On Moomins
July 7th, 2008
I have had a strange pre-history with Moomins. Several years ago, Dave Humphrey and Cyril Geurette and I ran a series of lectures called The Underground Canon. We invited various speakers to introduce the texts that they had found influential but that were not widely read or recognized. One of the speakers proposed to speak on Tove Jansson’s The Moomins and the Great Flood, which he characterized as one of the great children’s stories. I was teaching a Children’s Literature course at the time, so I was looking forward to Moomins, but the weather intervened, and that particular lecture had to be cancelled. I promptly forgot about Moomins altogether.
In a recent email exchange, however, TC also recommended the Moomin stories, even correcting my longstanding unwarranted assumption about their author’s gender. While a single recommendation can, in certain circumstances, be safely declined, I have an unofficial policy of not declining a book that has been recommended to me twice, so I went to my local library, only to be disappointed, as I often am. Of the many Moomin books that Jansson wrote, the library carried only two, one of which was on loan. I signed out Finn Family Moomintroll, sternly rebuked the librarian, who promised to see what he could do, and read the whole way home.
I was delighted. The Moomin stories are alternately comic and grave, fanciful and serious, fantastic and commonplace. They are both accessible to a child and interesting to an adult, which is my first criterion for any children’s literature, and they manage to avoid being merely didactic, which is my second. They do not consistently have the mystical quality that characterizes my very favourite works for children, touching this mood only on occasion, but they are beautiful nevertheless, and I will add them to the ever growing list of books that I need to acquire. More significantly, I will add them to the much smaller list of books that I will share with my children.

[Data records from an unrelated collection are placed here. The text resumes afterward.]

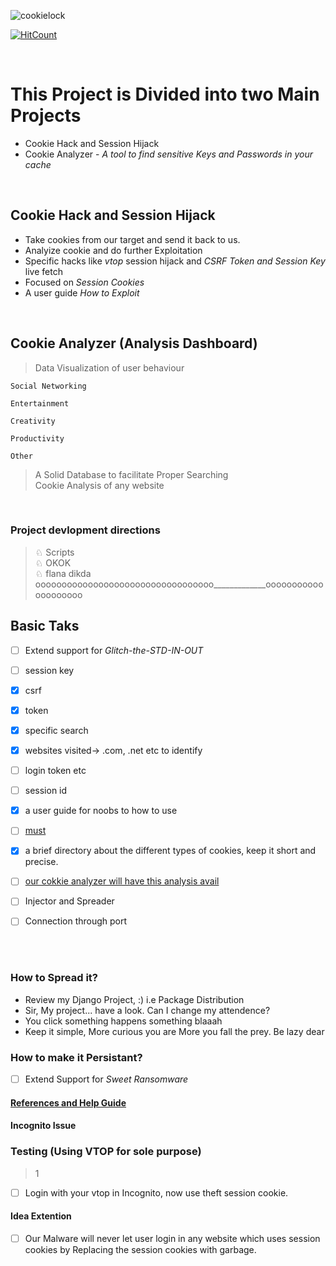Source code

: ![cookielock](https://user-images.githubusercontent.com/41824020/72046625-d40d6e80-32de-11ea-9618-9030debeea46.jpg)

[![HitCount](http://hits.dwyl.io/D-E-F-E-A-T/Cookie-Analyzer-and-Session-Hijack.svg)](http://hits.dwyl.io/D-E-F-E-A-T/Cookie-Analyzer-and-Session-Hijack)

</br>

# This Project is Divided into two Main Projects
* Cookie Hack and Session Hijack
* Cookie Analyzer - *A tool to find sensitive Keys and Passwords in your cache*

</br>

## Cookie Hack and Session Hijack
* Take cookies from our target and send it back to us.</br>
* Analyize cookie and do further Exploitation</br>
* Specific hacks like *vtop* session hijack and *CSRF Token and Session Key* live fetch</br>
* Focused on *Session Cookies*</br>
* A user guide *How to Exploit*</br>
</br>

## Cookie Analyzer (Analysis Dashboard)
> Data Visualization of user behaviour

    Social Networking
            
    Entertainment
            
    Creativity
            
    Productivity
            
    Other

> A Solid Database to facilitate Proper Searching</br>
> Cookie Analysis of any website </br>

</br>

<h3>Project devlopment directions</h3>

> ♘ Scripts</br>
> ♘ OKOK</br>
> ♘ flana dikda oooooooooooooooooooooooooooooooooo_____________oooooooooooooooooooo


## Basic Taks
- [ ] Extend support for *Glitch-the-STD-IN-OUT*</br>
- [ ] session key
- [x] csrf
- [x] token
- [x] specific search
- [x] websites visited-> .com, .net etc to identify
- [ ] login token etc
- [ ] session id
- [x] a user guide for noobs to how to use
- [ ] [must](https://www.optimizesmart.com/google-analytics-cookies-ultimate-guide/)
- [x] a brief directory about the different types of cookies, keep it short and precise.
- [ ] [our cokkie analyzer will have this analysis avail](https://stackoverflow.com/questions/4349147/python-create-cookies-and-then-load-a-page-with-the-cookies)
- [ ] Injector and Spreader
- [ ] Connection through port


</br></br>

### How to Spread it?
* Review my Django Project, :)  i.e Package Distribution
* Sir, My project... have a look. Can I change my attendence?
* You click something happens something blaaah
* Keep it simple, More curious you are More you fall the prey. Be lazy dear


### How to make it Persistant?
- [ ] Extend Support for *Sweet Ransomware*


#### [References and Help Guide](https://github.com/D-E-F-E-A-T/Cookie-Analyzer-and-Session-Hijack/tree/master/refrences)



#### Incognito Issue



### Testing (Using VTOP for sole purpose)
> 1 
- [ ] Login with your vtop in Incognito, now use theft session cookie.


#### Idea Extention
- [ ] Our Malware will never let user login in any website which uses session cookies by Replacing the session cookies with garbage.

July 7th, 2008 at 11:09 am
!
reading while walking?
had (not) read; is reading; will read
(immersed in an eternity of reading)
eternity = “the shredded copy” of “the simultaneity of the three tenses”
Borges
but I don’t recall where..
do you?
July 8th, 2008 at 9:21 am
I think the line you quote comes from Borges’ “A History of Eternity” in a collection of his writings called Nonfictions.
July 8th, 2008 at 10:12 am
thankyou, so much.
and were you walking while reading,
or on some public transport?
there is not much written about walking while reading
and the idea has inspired me.
Cheers,
Trudy
July 8th, 2008 at 10:59 am
I often read while I walk. I sometimes set out to do nothing but read and walk, preferably on a summer evening and accompanied by a pipe, preferably along the dunes at Carter Bay on Manitoulin Island, but anytime I get the chance.